Both artists can illustrate in the style of the TV show, which as numerous contributors to the Simpsons graphic novel series over the years have shown, isn’t as easy at might seem, given what looks like simple cartooning. Not that Vance or Morrison need it, but one of the bonus features is a spread displaying how to draw Radioactive Man (by David Silverman).
Radioactive Man’s not the only superhero featured. We meet his sidekick Fallout Boy, and the Radioactive Man of the future among other alternates, and his colleagues in the Superior Squad frequently appear. As is the case with Radioactive Man, while the stories may pastiche specific material, they’re more generic types. Further memorable pastiches include the late 1960s/early 1970s era of social relevance at DC, and a clever merging of Watchmen, The Dark Knight Returns and Crisis on Infinite Earths. That works as a silly superhero adventure with no awareness whatsover of those stories, although the constantly switching art style mimicking the layouts may puzzle.
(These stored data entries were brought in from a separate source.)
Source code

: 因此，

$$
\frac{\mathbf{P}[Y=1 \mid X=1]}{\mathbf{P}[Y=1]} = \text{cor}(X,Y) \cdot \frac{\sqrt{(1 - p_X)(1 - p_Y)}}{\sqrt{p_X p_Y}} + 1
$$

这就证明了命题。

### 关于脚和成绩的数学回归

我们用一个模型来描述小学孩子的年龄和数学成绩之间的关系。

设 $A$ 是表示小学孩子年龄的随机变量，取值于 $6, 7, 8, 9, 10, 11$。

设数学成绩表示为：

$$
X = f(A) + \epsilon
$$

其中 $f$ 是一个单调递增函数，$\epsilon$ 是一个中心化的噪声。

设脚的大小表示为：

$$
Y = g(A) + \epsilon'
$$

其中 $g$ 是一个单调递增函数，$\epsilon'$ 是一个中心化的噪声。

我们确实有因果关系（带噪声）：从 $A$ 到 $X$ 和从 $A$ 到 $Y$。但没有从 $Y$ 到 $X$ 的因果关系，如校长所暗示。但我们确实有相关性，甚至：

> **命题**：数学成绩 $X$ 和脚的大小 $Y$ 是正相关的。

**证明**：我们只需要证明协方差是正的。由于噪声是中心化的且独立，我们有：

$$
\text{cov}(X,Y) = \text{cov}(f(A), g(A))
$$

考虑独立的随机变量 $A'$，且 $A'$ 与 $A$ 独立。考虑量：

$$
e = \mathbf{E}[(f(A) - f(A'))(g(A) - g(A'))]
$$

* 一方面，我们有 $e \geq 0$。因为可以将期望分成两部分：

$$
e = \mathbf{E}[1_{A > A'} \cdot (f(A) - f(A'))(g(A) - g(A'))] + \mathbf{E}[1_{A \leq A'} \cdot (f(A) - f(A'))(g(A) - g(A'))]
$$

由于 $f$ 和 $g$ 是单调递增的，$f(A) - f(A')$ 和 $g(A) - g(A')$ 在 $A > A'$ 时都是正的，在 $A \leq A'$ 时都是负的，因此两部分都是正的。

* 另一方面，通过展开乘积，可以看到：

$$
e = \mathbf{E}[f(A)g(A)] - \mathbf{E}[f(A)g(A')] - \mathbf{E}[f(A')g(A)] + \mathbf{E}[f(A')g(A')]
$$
Disgraced 1970s president Richard Nixon as a behind the scenes manipulator often appears, the creators working out ever more ingenious methods of including him.
For all the skill involved, this is a collection better consumed over time rather than read in one sitting, as the formula plays better in small doses. There are also a few shorter contributions written by Batton Lash that stray very close to imitation of the old 1950s Superman stories rather than pastiches of them, that material already parodic in the modern era.
Seeing as it took over fifteen years for a Radioactive Man collection, it’s no great shock that there’s not yet been a sequel mopping up his other appearances.